Which Bat Is That? The Smell Will Tell

For the first time, people can distinguish one bat species from another by smell alone.
Scientists from the USDA Forest Service and Arkansas State University found that a new, portable electronic nose (e-nose) device is capable of distinguishing between bat species by their smells.
This study is part of a larger effort to help bats survive White-Nose Syndrome (WNS). Since the disease first appeared in North American bats in 2006, it has killed well over 6 million bats.
Certain bat species are vulnerable to this fungal disease in their hibernation state, or torpor, when bodily functions like metabolism largely shut down. “The vast majority of their immune system also shuts down, so they can’t effectively defend against it,” says USDA Forest Service research pathologist Dan Wilson.
Bats eat mosquitoes and biting flies as well as many other agricultural and forest pests that annually cause millions of dollars in damage to crops and trees in the U.S. The sooner WNS is diagnosed in bats by early-detection methods, the better their chances of recovery through early control treatments.
Wilson and colleagues tested a new method for distinguishing between bat species. The researchers will later test its capabilities for diagnosing WNS in individual bats. The results were published in a special issue of the journal Biosensors about noninvasive early disease diagnosis.
In Phase 1 of their research, the team learned that the WNS-causing fungus, Pseudogymnoascus destructans (Pd), releases volatile organic compounds (VOCs) that differ from those of similar fungi common to caves and bat skin surfaces.
In Phase 2, Anna Doty tested a handheld Cyranose 320 (C-320) e-nose that is lightweight and small enough to carry in the field. Study results indicated that healthy bats of nine species, sampled outdoors in summer, each produced a distinct aroma signature pattern.
“Like any organism, different species have their own unique smells, created by their different metabolic pathways,” says Wilson. In fact, each individual animal also has its own specific smell pattern. “It’s like a human-tracking hound dog (used by law enforcement) that can smell the difference between individual humans.”
This is the first use of an electronic nose to study bats. It’s the first study to assess and record the whole-body VOC composition of bats as a single, species-specific smellprint signature. This study phase resulted in a library of species signatures for normal, healthy bat emissions.
Wilson teamed up with WNS researchers at Arkansas State University who knew the locations of bat caves in northern Arkansas and had permission to conduct research in certain caves—including many on private property.

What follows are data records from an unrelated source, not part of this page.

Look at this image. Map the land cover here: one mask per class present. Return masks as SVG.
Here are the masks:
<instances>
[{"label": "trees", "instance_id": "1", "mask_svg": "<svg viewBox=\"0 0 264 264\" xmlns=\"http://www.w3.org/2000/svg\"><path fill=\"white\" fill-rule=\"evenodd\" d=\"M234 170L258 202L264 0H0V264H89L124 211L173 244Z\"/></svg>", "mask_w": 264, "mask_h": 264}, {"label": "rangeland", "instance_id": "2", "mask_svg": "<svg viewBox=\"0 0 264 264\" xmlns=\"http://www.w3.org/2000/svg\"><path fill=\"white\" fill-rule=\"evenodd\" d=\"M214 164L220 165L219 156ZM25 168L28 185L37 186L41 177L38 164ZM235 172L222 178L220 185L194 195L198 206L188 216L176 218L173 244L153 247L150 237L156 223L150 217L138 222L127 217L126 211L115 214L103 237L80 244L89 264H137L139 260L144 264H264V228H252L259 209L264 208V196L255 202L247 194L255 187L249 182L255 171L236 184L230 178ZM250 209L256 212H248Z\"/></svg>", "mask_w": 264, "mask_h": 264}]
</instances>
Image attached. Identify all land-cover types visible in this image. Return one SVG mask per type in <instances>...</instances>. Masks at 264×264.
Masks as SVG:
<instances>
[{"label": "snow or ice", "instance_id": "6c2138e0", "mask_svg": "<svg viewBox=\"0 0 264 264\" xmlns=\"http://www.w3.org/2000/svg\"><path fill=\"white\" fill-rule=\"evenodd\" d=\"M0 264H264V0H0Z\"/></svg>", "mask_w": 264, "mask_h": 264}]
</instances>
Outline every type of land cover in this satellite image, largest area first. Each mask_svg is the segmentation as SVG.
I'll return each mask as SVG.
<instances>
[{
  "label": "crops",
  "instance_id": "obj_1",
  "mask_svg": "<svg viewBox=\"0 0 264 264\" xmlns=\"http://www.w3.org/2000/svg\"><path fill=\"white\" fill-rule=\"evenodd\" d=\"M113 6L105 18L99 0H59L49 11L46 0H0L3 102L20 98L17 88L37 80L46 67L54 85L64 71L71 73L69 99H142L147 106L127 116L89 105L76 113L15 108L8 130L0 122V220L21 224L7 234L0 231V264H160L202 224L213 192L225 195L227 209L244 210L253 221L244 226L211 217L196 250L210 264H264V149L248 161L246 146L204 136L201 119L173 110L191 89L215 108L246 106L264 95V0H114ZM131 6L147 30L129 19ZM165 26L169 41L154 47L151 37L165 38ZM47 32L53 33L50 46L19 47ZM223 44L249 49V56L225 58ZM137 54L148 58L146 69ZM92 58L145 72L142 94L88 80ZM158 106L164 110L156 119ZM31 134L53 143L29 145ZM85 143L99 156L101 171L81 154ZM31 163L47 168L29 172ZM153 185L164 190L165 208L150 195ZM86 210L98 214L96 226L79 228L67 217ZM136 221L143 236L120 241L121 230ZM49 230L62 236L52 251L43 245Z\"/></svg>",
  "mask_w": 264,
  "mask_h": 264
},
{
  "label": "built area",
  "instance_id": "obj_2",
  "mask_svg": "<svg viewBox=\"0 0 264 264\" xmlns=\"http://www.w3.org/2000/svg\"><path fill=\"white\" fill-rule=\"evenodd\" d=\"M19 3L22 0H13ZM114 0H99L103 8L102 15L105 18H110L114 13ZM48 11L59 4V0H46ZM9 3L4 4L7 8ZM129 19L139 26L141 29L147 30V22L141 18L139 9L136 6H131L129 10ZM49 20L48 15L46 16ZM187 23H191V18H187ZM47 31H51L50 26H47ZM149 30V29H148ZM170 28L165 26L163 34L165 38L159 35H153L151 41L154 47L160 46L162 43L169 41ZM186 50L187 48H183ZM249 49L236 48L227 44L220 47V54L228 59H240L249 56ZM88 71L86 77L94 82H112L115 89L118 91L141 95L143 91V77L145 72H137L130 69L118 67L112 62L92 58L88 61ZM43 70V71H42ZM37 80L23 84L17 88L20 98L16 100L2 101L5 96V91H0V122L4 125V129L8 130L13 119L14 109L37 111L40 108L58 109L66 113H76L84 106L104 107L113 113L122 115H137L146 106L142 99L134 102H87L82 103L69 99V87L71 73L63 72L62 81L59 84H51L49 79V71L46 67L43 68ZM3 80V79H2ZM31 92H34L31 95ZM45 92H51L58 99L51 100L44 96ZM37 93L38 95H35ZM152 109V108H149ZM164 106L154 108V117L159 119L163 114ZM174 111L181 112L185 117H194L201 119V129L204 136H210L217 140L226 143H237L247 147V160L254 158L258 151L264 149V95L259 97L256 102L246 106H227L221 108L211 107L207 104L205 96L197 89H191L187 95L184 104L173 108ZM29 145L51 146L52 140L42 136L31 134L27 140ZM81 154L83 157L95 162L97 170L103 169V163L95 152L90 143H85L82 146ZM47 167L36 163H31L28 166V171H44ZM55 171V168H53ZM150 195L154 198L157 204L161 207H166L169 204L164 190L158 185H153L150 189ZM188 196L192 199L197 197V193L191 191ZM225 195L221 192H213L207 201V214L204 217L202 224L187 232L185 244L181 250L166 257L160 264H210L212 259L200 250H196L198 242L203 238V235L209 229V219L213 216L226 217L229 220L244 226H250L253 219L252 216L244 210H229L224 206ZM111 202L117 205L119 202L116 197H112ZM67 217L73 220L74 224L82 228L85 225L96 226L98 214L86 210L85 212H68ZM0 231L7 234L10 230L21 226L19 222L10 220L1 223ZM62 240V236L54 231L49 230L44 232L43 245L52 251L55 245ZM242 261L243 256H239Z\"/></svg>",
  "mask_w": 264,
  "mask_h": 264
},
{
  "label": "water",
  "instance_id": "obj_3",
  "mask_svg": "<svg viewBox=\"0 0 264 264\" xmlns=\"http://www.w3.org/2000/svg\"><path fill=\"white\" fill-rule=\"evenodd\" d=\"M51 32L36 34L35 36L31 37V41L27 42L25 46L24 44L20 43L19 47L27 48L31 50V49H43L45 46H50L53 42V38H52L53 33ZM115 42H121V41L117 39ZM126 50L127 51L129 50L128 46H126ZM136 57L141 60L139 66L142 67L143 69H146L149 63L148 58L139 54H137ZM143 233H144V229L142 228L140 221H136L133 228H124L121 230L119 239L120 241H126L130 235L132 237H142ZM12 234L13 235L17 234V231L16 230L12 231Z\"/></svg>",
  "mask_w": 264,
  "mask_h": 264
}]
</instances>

The researchers also collected air samples from bats in Louisiana and Arkansas, not far from Wilson’s lab at the Center for Bottomland Hardwoods Research in Mississippi.
The team had to create a new device to collect bat air samples. “We built a small sampling chamber that would accommodate live bats so that we could collect an air sample without suffocating them,” Wilson says. While the device removes a sample of air from around the bat for testing, it simultaneously brings in purified air so the bat can breathe.

They collected bat-air samples on site and tested these using the portable C-320, and again in the lab with an analytical e-nose combined with gas chromatography.
“The C-320 e-nose has 32 sensors,” says Wilson. “You put all those sensor outputs together and you get a pattern like a bar graph. The relative position and magnitude of sensor output patterns were unique for each bat species.”
With Wilson’s e-nose, land managers could determine the species of bats on managed land. “It could help wildlife management because you need to know what species you’re managing,” Wilson says. “A lot of smaller bat species look so similar that you can’t easily tell them apart, especially in larger caves where bats are not close due to being very high up on cave ceilings.”
This portable e-nose technology is already available commercially, but the software libraries of bat signatures would need to be added to the e-nose before it could be used for field applications.
In the meantime, the article contains sufficient information to instruct researchers or land managers how to build their own database of smellprints for any wildlife species. The article also provides details on how to build a sampling chamber for obtaining air samples safely from bats or other animals (alternatively, bat air samples in caves may be collected directly and noninvasively from torpid bats without capture or physical contact).
In Phase 3, the researchers will acquire smellprints of Pd-infected bats to include in their database. They expect that bats infected with WNS will smell substantially different from healthy bats. They’ll also smell different from the fungus by itself, studied in Phase 1. The result will make an e-nose that is capable of WNS diagnosis in the field in real time.
“Ultimately, we want to be able to detect this disease noninvasively in bats in very early stages of the disease before WNS symptoms appear,” says Wilson, “because then you can treat it early and get a much better prognosis or likelihood that the individual will recover from the disease.”